*** Data for processing ***

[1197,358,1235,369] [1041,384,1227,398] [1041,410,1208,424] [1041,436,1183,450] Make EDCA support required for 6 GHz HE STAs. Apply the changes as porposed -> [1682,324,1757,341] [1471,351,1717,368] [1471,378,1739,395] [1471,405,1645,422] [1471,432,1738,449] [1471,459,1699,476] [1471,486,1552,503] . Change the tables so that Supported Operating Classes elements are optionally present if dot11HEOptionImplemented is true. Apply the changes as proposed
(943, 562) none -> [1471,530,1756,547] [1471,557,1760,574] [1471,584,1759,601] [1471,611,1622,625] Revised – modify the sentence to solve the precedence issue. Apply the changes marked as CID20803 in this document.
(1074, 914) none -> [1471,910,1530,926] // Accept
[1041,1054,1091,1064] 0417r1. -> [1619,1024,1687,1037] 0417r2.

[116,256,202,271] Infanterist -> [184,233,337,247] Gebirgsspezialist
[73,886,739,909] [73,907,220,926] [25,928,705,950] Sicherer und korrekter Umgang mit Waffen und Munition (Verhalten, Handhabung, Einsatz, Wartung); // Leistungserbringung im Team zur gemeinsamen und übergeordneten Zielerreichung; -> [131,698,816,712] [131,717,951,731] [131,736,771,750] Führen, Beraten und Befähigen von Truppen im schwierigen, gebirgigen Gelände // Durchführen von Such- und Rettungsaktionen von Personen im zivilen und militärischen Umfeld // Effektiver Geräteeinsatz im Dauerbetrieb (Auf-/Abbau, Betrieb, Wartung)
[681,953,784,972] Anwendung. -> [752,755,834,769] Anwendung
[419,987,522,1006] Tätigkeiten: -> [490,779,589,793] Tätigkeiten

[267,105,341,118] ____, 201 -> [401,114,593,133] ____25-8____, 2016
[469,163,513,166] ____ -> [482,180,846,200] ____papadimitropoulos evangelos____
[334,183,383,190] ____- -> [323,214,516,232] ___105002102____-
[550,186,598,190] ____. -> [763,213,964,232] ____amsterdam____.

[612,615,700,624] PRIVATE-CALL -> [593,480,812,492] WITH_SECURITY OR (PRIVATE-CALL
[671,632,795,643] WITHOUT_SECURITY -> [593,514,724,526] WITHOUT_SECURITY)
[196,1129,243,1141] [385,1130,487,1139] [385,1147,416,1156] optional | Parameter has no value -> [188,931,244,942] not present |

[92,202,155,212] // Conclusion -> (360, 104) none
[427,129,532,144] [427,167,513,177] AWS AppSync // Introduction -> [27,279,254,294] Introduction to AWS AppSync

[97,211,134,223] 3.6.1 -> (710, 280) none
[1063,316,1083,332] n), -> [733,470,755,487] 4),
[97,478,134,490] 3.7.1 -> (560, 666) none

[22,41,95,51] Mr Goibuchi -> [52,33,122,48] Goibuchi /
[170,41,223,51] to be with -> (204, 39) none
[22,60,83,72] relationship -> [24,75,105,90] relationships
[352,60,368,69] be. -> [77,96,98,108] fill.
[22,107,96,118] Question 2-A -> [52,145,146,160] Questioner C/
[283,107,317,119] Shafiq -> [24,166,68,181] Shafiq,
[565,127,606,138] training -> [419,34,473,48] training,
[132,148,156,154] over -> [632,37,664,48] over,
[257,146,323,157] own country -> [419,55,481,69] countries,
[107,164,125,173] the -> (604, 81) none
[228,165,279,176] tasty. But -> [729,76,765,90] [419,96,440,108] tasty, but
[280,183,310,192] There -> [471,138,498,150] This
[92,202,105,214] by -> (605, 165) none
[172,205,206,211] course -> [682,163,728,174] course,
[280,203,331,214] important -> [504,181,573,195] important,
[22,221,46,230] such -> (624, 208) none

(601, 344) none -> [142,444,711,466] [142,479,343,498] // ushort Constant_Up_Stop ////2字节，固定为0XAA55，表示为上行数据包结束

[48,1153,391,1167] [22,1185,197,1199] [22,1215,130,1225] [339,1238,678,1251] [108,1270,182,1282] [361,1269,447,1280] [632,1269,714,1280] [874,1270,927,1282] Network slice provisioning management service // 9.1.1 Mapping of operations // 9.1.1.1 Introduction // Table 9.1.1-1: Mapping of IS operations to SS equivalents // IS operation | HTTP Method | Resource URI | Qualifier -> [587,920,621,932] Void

***

Exercise details: Repeat the entire listing exactly.

Answer to the exercise:
[1197,358,1235,369] [1041,384,1227,398] [1041,410,1208,424] [1041,436,1183,450] Make EDCA support required for 6 GHz HE STAs. Apply the changes as porposed -> [1682,324,1757,341] [1471,351,1717,368] [1471,378,1739,395] [1471,405,1645,422] [1471,432,1738,449] [1471,459,1699,476] [1471,486,1552,503] . Change the tables so that Supported Operating Classes elements are optionally present if dot11HEOptionImplemented is true. Apply the changes as proposed
(943, 562) none -> [1471,530,1756,547] [1471,557,1760,574] [1471,584,1759,601] [1471,611,1622,625] Revised – modify the sentence to solve the precedence issue. Apply the changes marked as CID20803 in this document.
(1074, 914) none -> [1471,910,1530,926] // Accept
[1041,1054,1091,1064] 0417r1. -> [1619,1024,1687,1037] 0417r2.

[116,256,202,271] Infanterist -> [184,233,337,247] Gebirgsspezialist
[73,886,739,909] [73,907,220,926] [25,928,705,950] Sicherer und korrekter Umgang mit Waffen und Munition (Verhalten, Handhabung, Einsatz, Wartung); // Leistungserbringung im Team zur gemeinsamen und übergeordneten Zielerreichung; -> [131,698,816,712] [131,717,951,731] [131,736,771,750] Führen, Beraten und Befähigen von Truppen im schwierigen, gebirgigen Gelände // Durchführen von Such- und Rettungsaktionen von Personen im zivilen und militärischen Umfeld // Effektiver Geräteeinsatz im Dauerbetrieb (Auf-/Abbau, Betrieb, Wartung)
[681,953,784,972] Anwendung. -> [752,755,834,769] Anwendung
[419,987,522,1006] Tätigkeiten: -> [490,779,589,793] Tätigkeiten

[267,105,341,118] ____, 201 -> [401,114,593,133] ____25-8____, 2016
[469,163,513,166] ____ -> [482,180,846,200] ____papadimitropoulos evangelos____
[334,183,383,190] ____- -> [323,214,516,232] ___105002102____-
[550,186,598,190] ____. -> [763,213,964,232] ____amsterdam____.

[612,615,700,624] PRIVATE-CALL -> [593,480,812,492] WITH_SECURITY OR (PRIVATE-CALL
[671,632,795,643] WITHOUT_SECURITY -> [593,514,724,526] WITHOUT_SECURITY)
[196,1129,243,1141] [385,1130,487,1139] [385,1147,416,1156] optional | Parameter has no value -> [188,931,244,942] not present |

[92,202,155,212] // Conclusion -> (360, 104) none
[427,129,532,144] [427,167,513,177] AWS AppSync // Introduction -> [27,279,254,294] Introduction to AWS AppSync

[97,211,134,223] 3.6.1 -> (710, 280) none
[1063,316,1083,332] n), -> [733,470,755,487] 4),
[97,478,134,490] 3.7.1 -> (560, 666) none

[22,41,95,51] Mr Goibuchi -> [52,33,122,48] Goibuchi /
[170,41,223,51] to be with -> (204, 39) none
[22,60,83,72] relationship -> [24,75,105,90] relationships
[352,60,368,69] be. -> [77,96,98,108] fill.
[22,107,96,118] Question 2-A -> [52,145,146,160] Questioner C/
[283,107,317,119] Shafiq -> [24,166,68,181] Shafiq,
[565,127,606,138] training -> [419,34,473,48] training,
[132,148,156,154] over -> [632,37,664,48] over,
[257,146,323,157] own country -> [419,55,481,69] countries,
[107,164,125,173] the -> (604, 81) none
[228,165,279,176] tasty. But -> [729,76,765,90] [419,96,440,108] tasty, but
[280,183,310,192] There -> [471,138,498,150] This
[92,202,105,214] by -> (605, 165) none
[172,205,206,211] course -> [682,163,728,174] course,
[280,203,331,214] important -> [504,181,573,195] important,
[22,221,46,230] such -> (624, 208) none

(601, 344) none -> [142,444,711,466] [142,479,343,498] // ushort Constant_Up_Stop ////2字节，固定为0XAA55，表示为上行数据包结束

[48,1153,391,1167] [22,1185,197,1199] [22,1215,130,1225] [339,1238,678,1251] [108,1270,182,1282] [361,1269,447,1280] [632,1269,714,1280] [874,1270,927,1282] Network slice provisioning management service // 9.1.1 Mapping of operations // 9.1.1.1 Introduction // Table 9.1.1-1: Mapping of IS operations to SS equivalents // IS operation | HTTP Method | Resource URI | Qualifier -> [587,920,621,932] Void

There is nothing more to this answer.